Yesterday, struggling apparel retailer CATO (CATO) announced a 5% same-store sales decrease for February, the latest in a long line of disappointing comps. But at least this one was not double digit, like the May, 2017 16% drop, or last February's 25% decline. If you think that's putting lipstick on a pig, you'd probably be right.
CATOs share price decline has been precipitous- shares have fallen 72% over the past three years, 24% year-to-date, and it is one of the few names I've seen that is trading below 2008-2009 market crash levels. It has not participated in the revival that some specialty retailers have experienced since the "Great Summer Armageddon" in August, and the markets are pricing it for death.

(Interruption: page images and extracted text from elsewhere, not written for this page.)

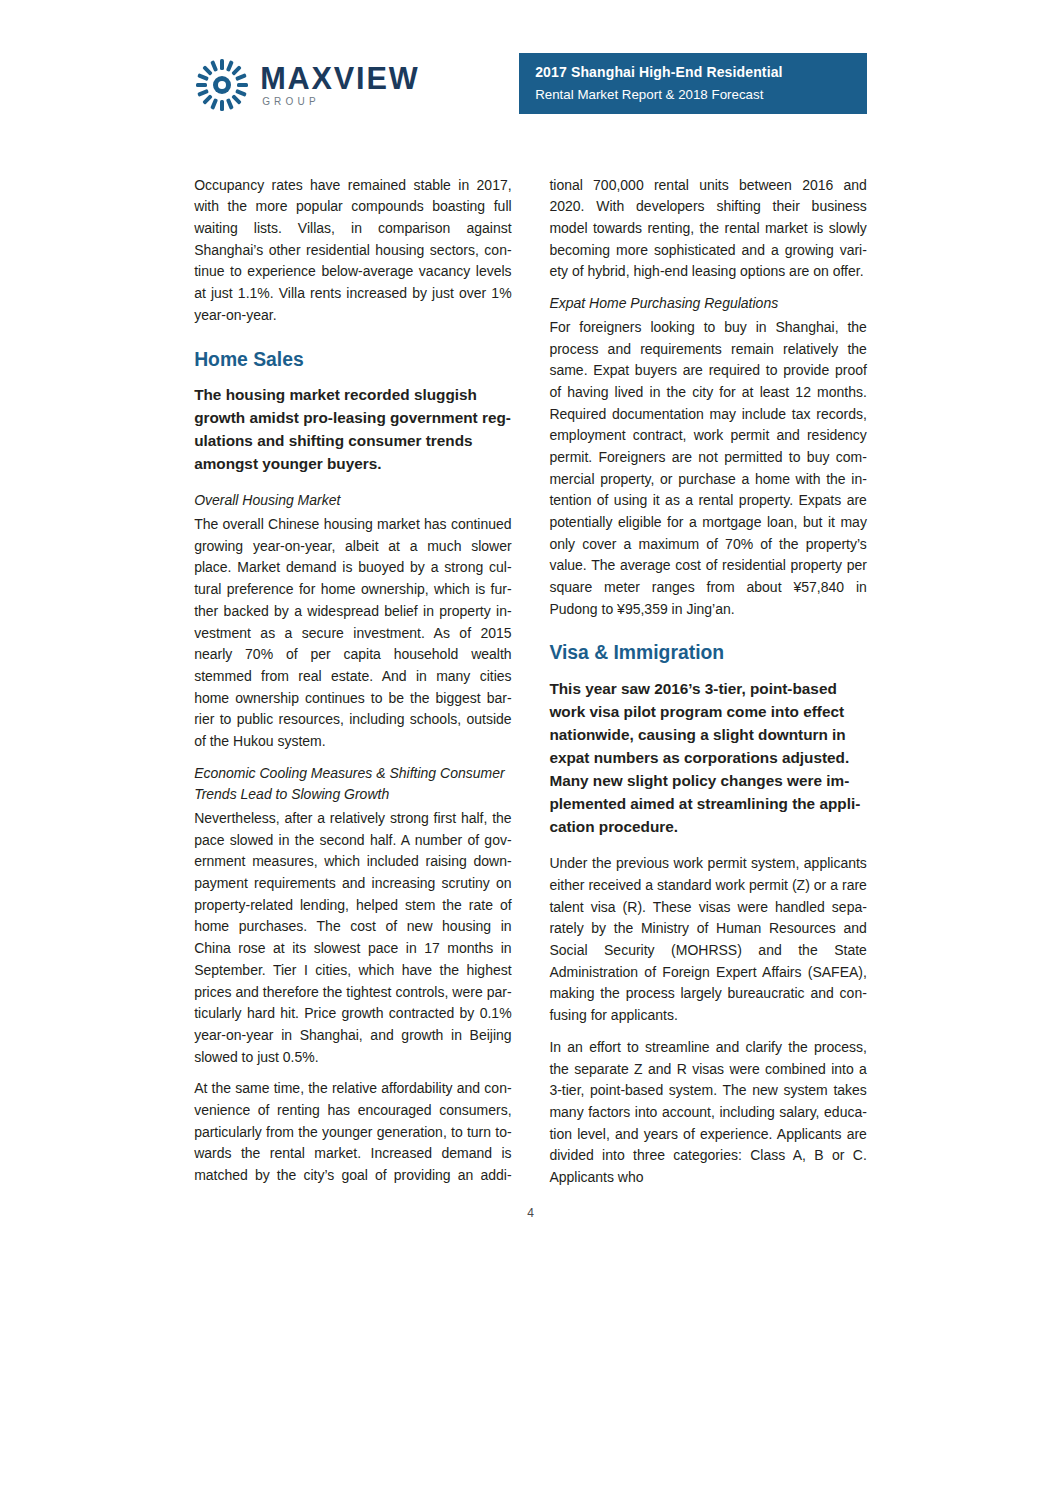MAXVIEW
GROUP
2017 Shanghai High-End Residential
Rental Market Report & 2018 Forecast
Occupancy rates have remained stable in 2017, with the more popular compounds boasting full waiting lists. Villas, in comparison against Shanghai’s other residential housing sectors, continue to experience below-average vacancy levels at just 1.1%. Villa rents increased by just over 1% year-on-year.
Home Sales
The housing market recorded sluggish growth amidst pro-leasing government regulations and shifting consumer trends amongst younger buyers.
Overall Housing Market
The overall Chinese housing market has continued growing year-on-year, albeit at a much slower place. Market demand is buoyed by a strong cultural preference for home ownership, which is further backed by a widespread belief in property investment as a secure investment. As of 2015 nearly 70% of per capita household wealth stemmed from real estate. And in many cities home ownership continues to be the biggest barrier to public resources, including schools, outside of the Hukou system.
Economic Cooling Measures & Shifting Consumer Trends Lead to Slowing Growth
Nevertheless, after a relatively strong first half, the pace slowed in the second half. A number of government measures, which included raising down-payment requirements and increasing scrutiny on property-related lending, helped stem the rate of home purchases. The cost of new housing in China rose at its slowest pace in 17 months in September. Tier I cities, which have the highest prices and therefore the tightest controls, were particularly hard hit. Price growth contracted by 0.1% year-on-year in Shanghai, and growth in Beijing slowed to just 0.5%.
At the same time, the relative affordability and convenience of renting has encouraged consumers, particularly from the younger generation, to turn towards the rental market. Increased demand is matched by the city’s goal of providing an additional 700,000 rental units between 2016 and 2020. With developers shifting their business model towards renting, the rental market is slowly becoming more sophisticated and a growing variety of hybrid, high-end leasing options are on offer.
Expat Home Purchasing Regulations
For foreigners looking to buy in Shanghai, the process and requirements remain relatively the same. Expat buyers are required to provide proof of having lived in the city for at least 12 months. Required documentation may include tax records, employment contract, work permit and residency permit. Foreigners are not permitted to buy commercial property, or purchase a home with the intention of using it as a rental property. Expats are potentially eligible for a mortgage loan, but it may only cover a maximum of 70% of the property’s value. The average cost of residential property per square meter ranges from about ¥57,840 in Pudong to ¥95,359 in Jing’an.
Visa & Immigration
This year saw 2016’s 3-tier, point-based work visa pilot program come into effect nationwide, causing a slight downturn in expat numbers as corporations adjusted. Many new slight policy changes were implemented aimed at streamlining the application procedure.
Under the previous work permit system, applicants either received a standard work permit (Z) or a rare talent visa (R). These visas were handled separately by the Ministry of Human Resources and Social Security (MOHRSS) and the State Administration of Foreign Expert Affairs (SAFEA), making the process largely bureaucratic and confusing for applicants.
In an effort to streamline and clarify the process, the separate Z and R visas were combined into a 3-tier, point-based system. The new system takes many factors into account, including salary, education level, and years of experience. Applicants are divided into three categories: Class A, B or C. Applicants who
4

So it may come as a surprise (or perhaps not, given my history) that yesterday, as shares were enduring a 7% haircut intraday, I took an initial position. I've been watching CATO since July, when it was trading in the $16 range, and yielding more than 8%, and I passed. I said no again in January, after shares suffered another mini-plunge. Yesterday, I went dumpster diving, and picked up some CATO in the $11.90 range.
I know what I bought; a distressed brick and mortar retailer, a dinosaur of sorts, in an ever-changing retail world. I don't know what the long-term holds for CATO, but if its' recent pace continues, probably not much. But in the here and now, I bought shares in a company that trades for around $12 that has nearly $9 per share in cash and short-term investments, and no debt on the books. In addition, the company owns its distribution center and offices, a total of 552,000 square feet on 15 acres in Charlotte, North Carolina, as well as a 185 acre tract in York County, South Carolina. I'm not sure what the real estate assets are worth, but the whole package was compelling enough to give it a shot. This is a very speculative play, for sure.
To be clear, I am under no assumption that CATO will continue paying its current 33 cent per share quarterly dividend, which equates to an 11% yield. In fact the market is pricing in a dividend cut.
However, all of its liquidity gives CATO a longer runway than most struggling retailers normally have to try and right the ship. It would not take much in the way of good news, if there is any on the horizon that is (perhaps a big if) to right-price CATO shares.
At around $12 a share, investors are theoretically getting about $9 per share in cash and short-term investments, and the business and real estate for about $3. With those levels of cash, shares are currently trading like an option on the near-future of the business. At these levels, the markets and many investors are betting that CATO will not survive. I, on the other hand, am speculating that CATO may be the proverbial "50 cent dollar."
For its part, management, which has admittedly made some costly mistakes with merchandise and inventory, has continued to buy back stock. I like that confidence.
Lastly, with just one analyst following CATO, there's a lot of room for earnings surprises, positive or negative.